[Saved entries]
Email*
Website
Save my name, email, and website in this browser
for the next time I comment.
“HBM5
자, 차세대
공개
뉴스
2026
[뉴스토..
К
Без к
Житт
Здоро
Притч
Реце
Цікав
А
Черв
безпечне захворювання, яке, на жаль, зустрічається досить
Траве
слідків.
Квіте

Required action> Copy every record above exactly as it stands.

Your solution>
Email*
Website
Save my name, email, and website in this browser
for the next time I comment.
“HBM5
자, 차세대
공개
뉴스
2026
[뉴스토..
К
Без к
Житт
Здоро
Притч
Реце
Цікав
А
Черв
безпечне захворювання, яке, на жаль, зустрічається досить
Траве
слідків.
Квіте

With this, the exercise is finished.